You don't need to worry about the FastMM debug mode figure. That's only for debugging, and you're not going to release a program compiled against FullDebugMode. And the difference between "without FastMM" and "with FastMM Release Mode" is about 1 MB, which is negligible on modern hardware. For the low cost of only 1 extra MB, you get a big performance boost. So don't worry about it.

Part of what makes FastMM fast is that it will allocate a large block of memory and carve smaller uniformly sized pieces out of it. If any part of the block is in use, none of it can be released back to the OS.

You're welcome to use a different memory manager. One approach would be to route all allocations directly to VirtualAlloc. Allocations will be rounded up to occupy an entire page at a time, so your program may suffer if you have lots of small allocations, but when you call VirtualFree, you can be confident that the memory definitely doesn't belong to your program anymore.

Another option is to route everything to the OS heap. Use HeapAlloc. You can even enable the low-fragmentation heap for your program (on by default as of Windows Vista), which will make the OS employ a strategy similar to the one used by FastMM, but it will allow you to use some debugging and analysis tools from Microsoft to track your program's memory usage over time. Beware, though, that after you call HeapFree, some metrics might still show the memory as belonging to your program.

Besides, the working set refers to the memory that's currently in physical RAM. That you observed the number go up does not mean that your program has allocated any more memory. It can simply mean that your program touched some memory that it had previously allocated, but which had not yet been put into RAM. During your loop, you touched that memory, and the OS has not decided to page it back out to disk yet.

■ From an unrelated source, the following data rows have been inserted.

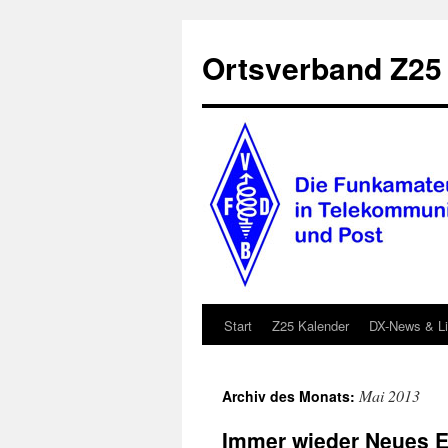
Zum
Inhalt
Ortsverband Z25
springen
Start
Z25 Kalender
DX-News & L
Mai 2013
Archiv des Monats:
Immer wieder Neues E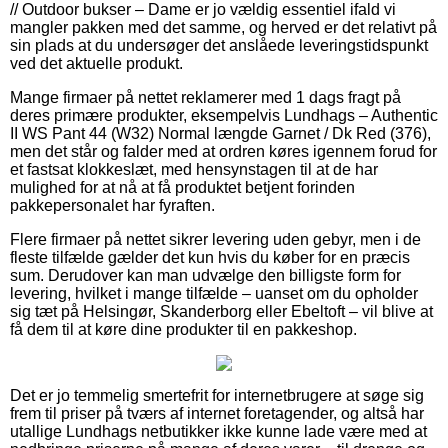
// Outdoor bukser – Dame er jo vældig essentiel ifald vi
mangler pakken med det samme, og herved er det relativt på
sin plads at du undersøger det anslåede leveringstidspunkt
ved det aktuelle produkt.
Mange firmaer på nettet reklamerer med 1 dags fragt på
deres primære produkter, eksempelvis Lundhags – Authentic
II WS Pant 44 (W32) Normal længde Garnet / Dk Red (376),
men det står og falder med at ordren køres igennem forud for
et fastsat klokkeslæt, med hensynstagen til at de har
mulighed for at nå at få produktet betjent forinden
pakkepersonalet har fyraften.
Flere firmaer på nettet sikrer levering uden gebyr, men i de
fleste tilfælde gælder det kun hvis du køber for en præcis
sum. Derudover kan man udvælge den billigste form for
levering, hvilket i mange tilfælde – uanset om du opholder
sig tæt på Helsingør, Skanderborg eller Ebeltoft – vil blive at
få dem til at køre dine produkter til en pakkeshop.
Det er jo temmelig smertefrit for internetbrugere at søge sig
frem til priser på tværs af internet foretagender, og altså har
utallige Lundhags netbutikker ikke kunne lade være med at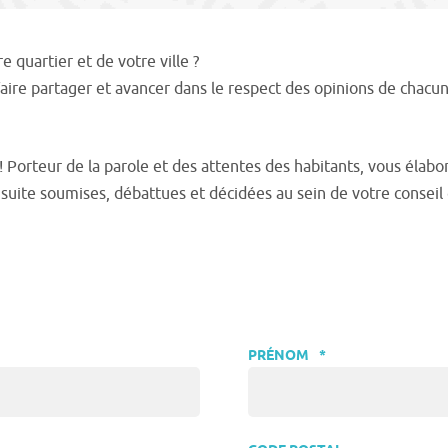
 quartier et de votre ville ?
 faire partager et avancer dans le respect des opinions de chac
Porteur de la parole et des attentes des habitants, vous élabor
suite soumises, débattues et décidées au sein de votre conseil 
PRÉNOM
*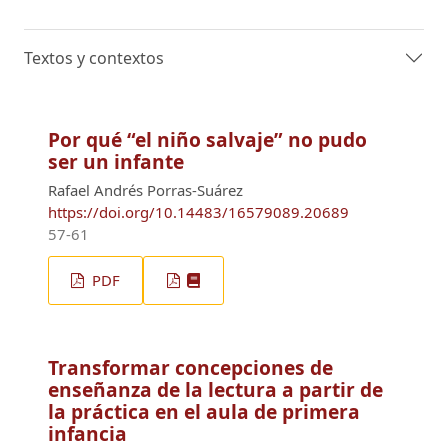
Textos y contextos
Por qué “el niño salvaje” no pudo
ser un infante
Rafael Andrés Porras-Suárez
https://doi.org/10.14483/16579089.20689
57-61
PDF
Transformar concepciones de
enseñanza de la lectura a partir de
la práctica en el aula de primera
infancia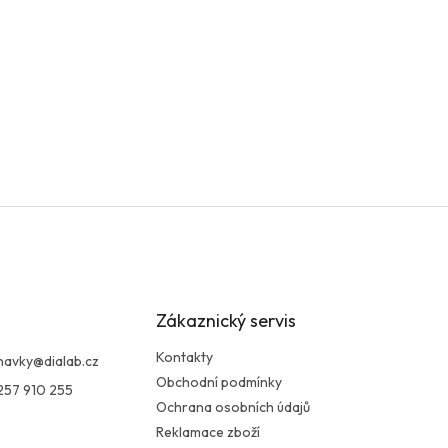
Zákaznický servis
Kontakty
navky
@
dialab.cz
Obchodní podmínky
257 910 255
Ochrana osobních údajů
Reklamace zboží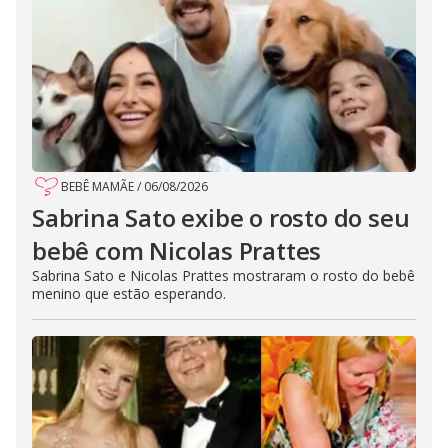
BEBÊ MAMÃE
/
06/08/2026
Sabrina Sato exibe o rosto do seu
bebê com Nicolas Prattes
Sabrina Sato e Nicolas Prattes mostraram o rosto do bebê
menino que estão esperando.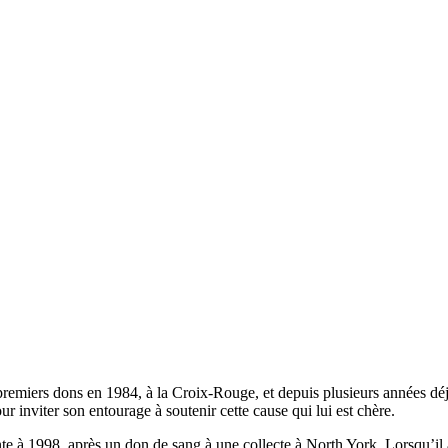
 premiers dons en 1984, à la Croix-Rouge, et depuis plusieurs années déj
r inviter son entourage à soutenir cette cause qui lui est chère.
à 1998, après un don de sang à une collecte à North York. Lorsqu’il a p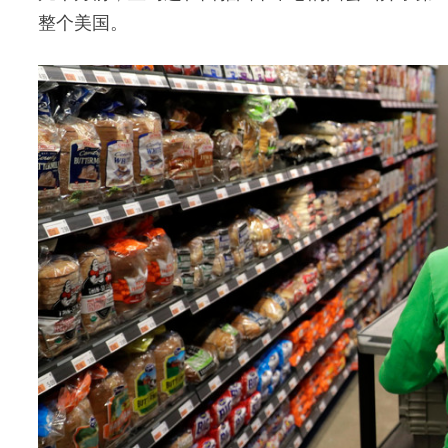
整个美国。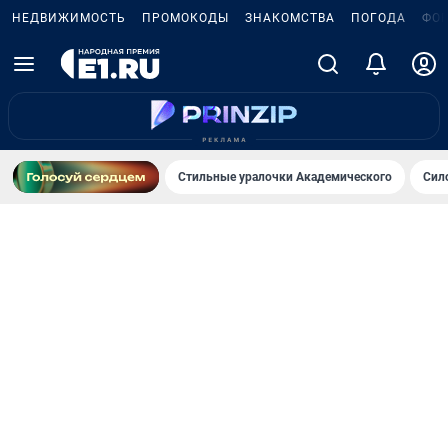
НЕДВИЖИМОСТЬ
ПРОМОКОДЫ
ЗНАКОМСТВА
ПОГОДА
ФО
Стильные уралочки Академического
Сил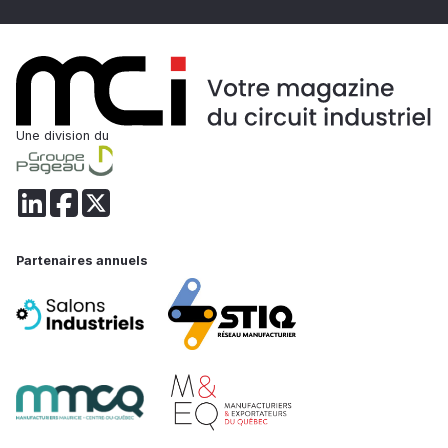
Une division du
Partenaires annuels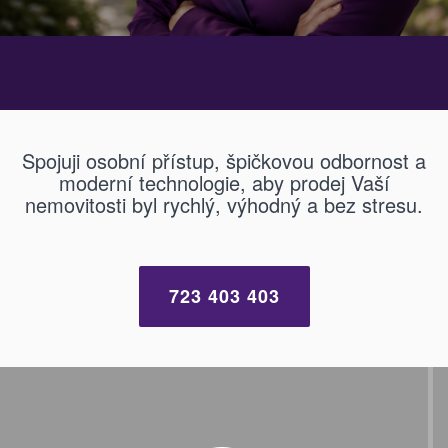
Spojuji osobní přístup, špičkovou odbornost a
moderní technologie, aby prodej Vaší
nemovitosti byl rychlý, výhodný a bez stresu.
723 403 403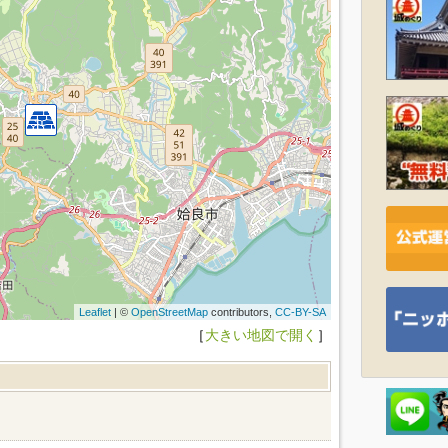
Leaflet
| ©
OpenStreetMap
contributors,
CC-BY-SA
［
大きい地図で開く
］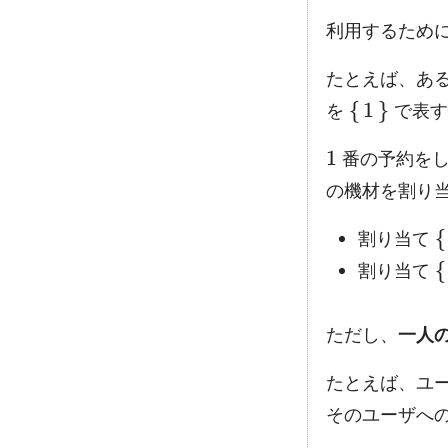
利用するため
たとえば、あ
{
1
}
を
で表す
1
番の予約をし
の機材を割り
{
割り当て
{
割り当て
ただし、
一人
たとえば、ユ
そのユーザへ
A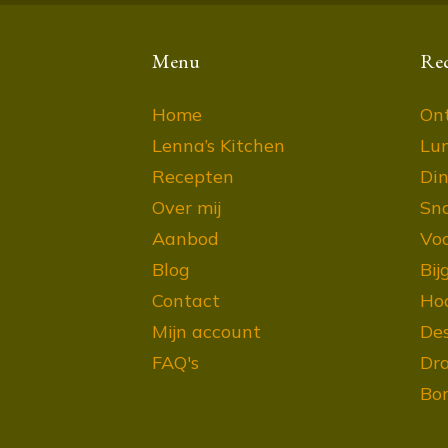
Menu
Re
Home
Ont
Lenna’s Kitchen
Lu
Recepten
Din
Over mij
Sn
Aanbod
Vo
Blog
Bij
Contact
Ho
Mijn account
Des
FAQ's
Dra
Bor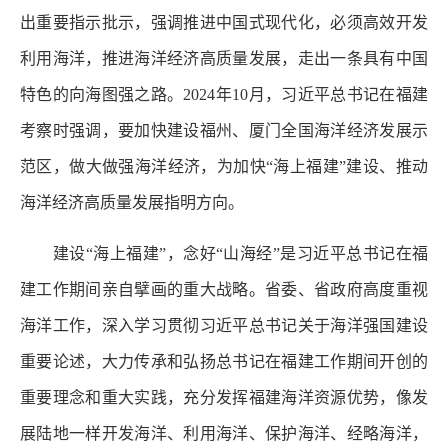
出重要指示批示，强调推进中国式现代化，必须高效开发
利用海洋，推进海洋经济高质量发展，走出一条具有中国
特色的向海图强之路。2024年10月，习近平总书记在福建
考察时强调，要加快建设福州、厦门全国海洋经济发展示
范区，做大做强海洋经济，为加快“海上福建”建设、推动
海洋经济高质量发展指明方向。
建设“海上福建”，念好“山海经”是习近平总书记在福
建工作期间亲自擘画的重大战略。省委、省政府高度重视
海洋工作，深入学习贯彻习近平总书记关于海洋强国建设
重要论述，大力传承和弘扬总书记在福建工作期间开创的
重要理念和重大实践，充分发挥福建海洋资源优势，像发
展陆地一样开发海洋、利用海洋、保护海洋、经略海洋，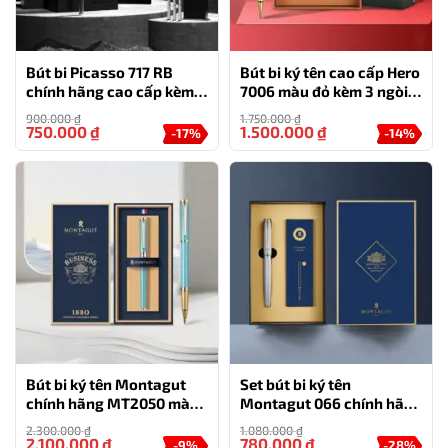
Bút bi Picasso 717 RB
Bút bi ký tên cao cấp Hero
chính hãng cao cấp kèm
7006 màu đỏ kèm 3 ngòi,
hộp và túi – quà tặng cho
hộp và túi hãng
900.000
₫
1.750.000
₫
doanh nhân
750.000
₫
1.500.000
₫
-17%
-14%
Bút bi ký tên Montagut
Set bút bi ký tên
chính hãng MT2050 màu
Montagut 066 chính hãng
xanh ngọc đính đá
màu bạc dập vân
2.300.000
₫
1.080.000
₫
2.100.000
₫
780.000
₫
-9%
-28%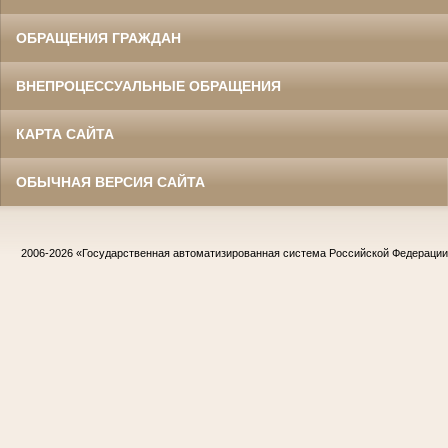
ОБРАЩЕНИЯ ГРАЖДАН
ВНЕПРОЦЕССУАЛЬНЫЕ ОБРАЩЕНИЯ
КАРТА САЙТА
ОБЫЧНАЯ ВЕРСИЯ САЙТА
2006-2026
«Государственная автоматизированная система Российской Федераци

I use the following as a memory manager. I do so because it performs much better under thread contention than FastMM which is actually rather poor. I know that a scalable manager such as Hoard would be better, but this is works fine for my needs.

unit msvcrtMM;

interface

implementation

type
  size_t = Cardinal;

const
  msvcrtDLL = 'msvcrt.dll';

function malloc(Size: size_t): Pointer; cdecl; external msvcrtDLL;
function realloc(P: Pointer; Size: size_t): Pointer; cdecl; external msvcrtDLL;
procedure free(P: Pointer); cdecl; external msvcrtDLL;

function GetMem(Size: Integer): Pointer;
begin
  Result := malloc(size);
end;

function FreeMem(P: Pointer): Integer;
begin
  free(P);
  Result := 0;
end;

function ReallocMem(P: Pointer; Size: Integer): Pointer;
begin
  Result := realloc(P, Size);
end;

function AllocMem(Size: Cardinal): Pointer;
begin
  Result := GetMem(Size);
  if Assigned(Result) then begin
    FillChar(Result^, Size, 0);
  end;
end;

function RegisterUnregisterExpectedMemoryLeak(P: Pointer): Boolean;
begin
  Result := False;
end;

const
  MemoryManager: TMemoryManagerEx = (
    GetMem: GetMem;
    FreeMem: FreeMem;
    ReallocMem: ReallocMem;
    AllocMem: AllocMem;
    RegisterExpectedMemoryLeak: RegisterUnregisterExpectedMemoryLeak;
    UnregisterExpectedMemoryLeak: RegisterUnregisterExpectedMemoryLeak
  );

initialization
  SetMemoryManager(MemoryManager);

end.

This isn't an answer to your question, but it's too long to fit into a comment and you may find it interesting to run your app against this MM. My guess is that it will perform the same way as FastMM.